— TEKS HASIL EKSTRAKSI —
────

Ghian Tjandaputra: Kisah tentang Pemuda dan Soft Diplomacy

Usia muda bukanlah halangan untuk mengukir berbagai prestasi. Berusia belia justru dapat menjadi bekal untuk terus mengasah kemampuan diri dan membawa nama baik Indonesia di dunia global. Seperti Ghian Tjandaputra Muhammad. Di usia 28 tahun, ia telah mengukir banyak prestasi dan meniti karier internasional.

Ghian kini tengah bekerja sebagai Engagement Coordinator di The Australia-Indonesia Centre (AIC) Monash University, Caufield Campus, sejak November 2014. Ia menuturkan, AIC merupakan sebuah lembaga riset yang berdiri di akhir tahun 2013 atas inisiatif dari mantan Perdana Menteri Australia Tony Abbott dan Presiden Republik Indonesia yang keenam, Susilo Bambang Yudhoyono (SBY). Tujuan berdirinya Lembaga ini adalah untuk memperkuat hubungan bilateral dua negara melalui sektor pemerintahan, bisnis dan pendidikan. “Peran saya tiga tahun belakangan ini adalah menghubungkan semua stakeholder yang terkait,” jelas Ghian yang dulu mengenyam pendidikan gelar sarjana (double degree) di jurusan Politics and Journalism di Monash University ini.

────

— MATERI YANG DISEDIAKAN —
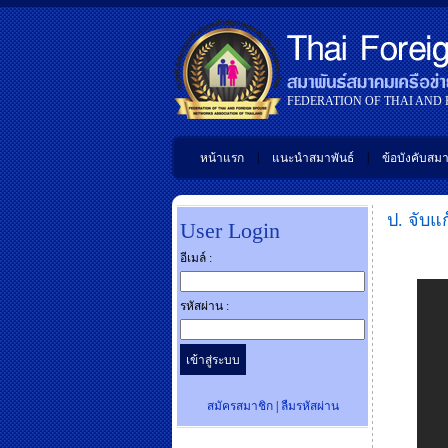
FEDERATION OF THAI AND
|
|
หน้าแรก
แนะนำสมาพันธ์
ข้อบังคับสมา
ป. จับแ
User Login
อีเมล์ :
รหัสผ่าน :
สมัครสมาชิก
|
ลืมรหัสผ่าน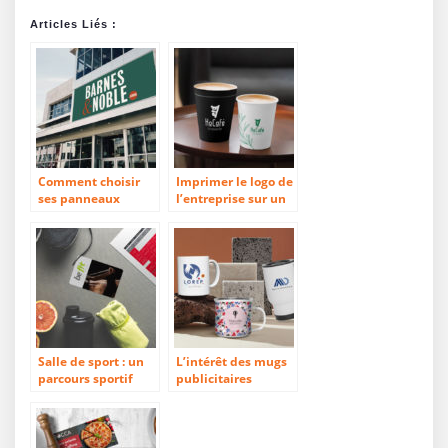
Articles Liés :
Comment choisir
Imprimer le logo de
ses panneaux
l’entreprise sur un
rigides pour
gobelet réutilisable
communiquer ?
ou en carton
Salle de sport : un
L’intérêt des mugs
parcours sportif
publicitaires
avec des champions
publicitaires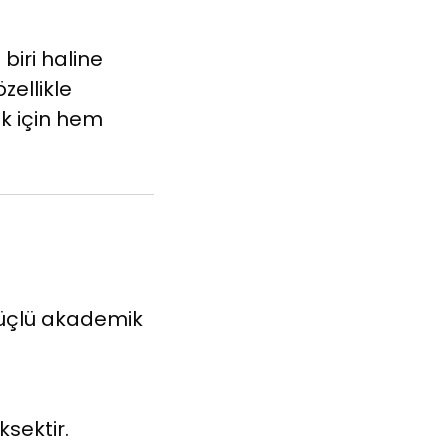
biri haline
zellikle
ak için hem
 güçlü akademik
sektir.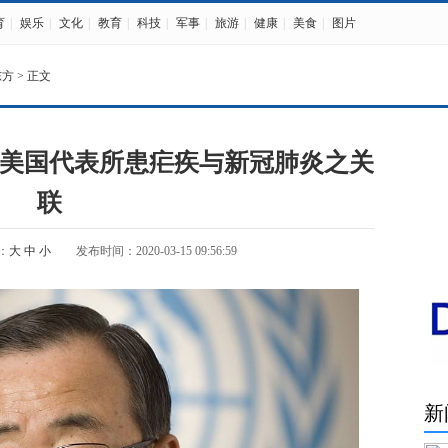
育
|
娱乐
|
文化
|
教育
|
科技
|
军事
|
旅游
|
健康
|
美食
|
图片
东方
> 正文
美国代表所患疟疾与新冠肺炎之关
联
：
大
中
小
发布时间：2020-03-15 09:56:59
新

────

— TENTANG TUGAS INI —
Lanjutkan tulisan tentang Ghian Tjandaputra dan soft diplomacy, dimulai setelah kalimat terakhirnya.

— BAGIAN JAWABAN —
Salah satu program yang pernah ia tangani adalah Australia-Indonesia Leaders Program tahun 2017 yang mengangkat tema tentang “Future Cities”. Program ini merupakan kerja sama antara kedua negara, didukung oleh beberapa instansi pemerintahan. Di dalam program ini terdapat kegiatan kenegaraan dan kebudayaan yang bertujuan untuk meningkatkan peran tata kota yang lebih baik. Saat menjalankan program ini, ia dan pihak AIC berkolaborasi dengan beberapa universitas di Australia seperti Monash University, Australian National University, University of Melbourne, University of Sydney dan universitas di Indonesia yaitu Institut Teknologi Bandung (ITB).

Ghian yang juga cukup tertarik dalam isu politik ini menuturkan apa yang ia lakukan melalui AIC adalah bentuk soft diplomacy. Menurutnya, pendekatan soft diplomacy bisa dilakukan melalui olahraga, musik, fashion dan juga makanan. Ia sendiri pernah menuliskan artikelnya mengenai eksistensi fashion dan film dalam memperkuat hubungan antar dua negara di website The Australia Indonesia Center (https://australiaindonesiacentre.org).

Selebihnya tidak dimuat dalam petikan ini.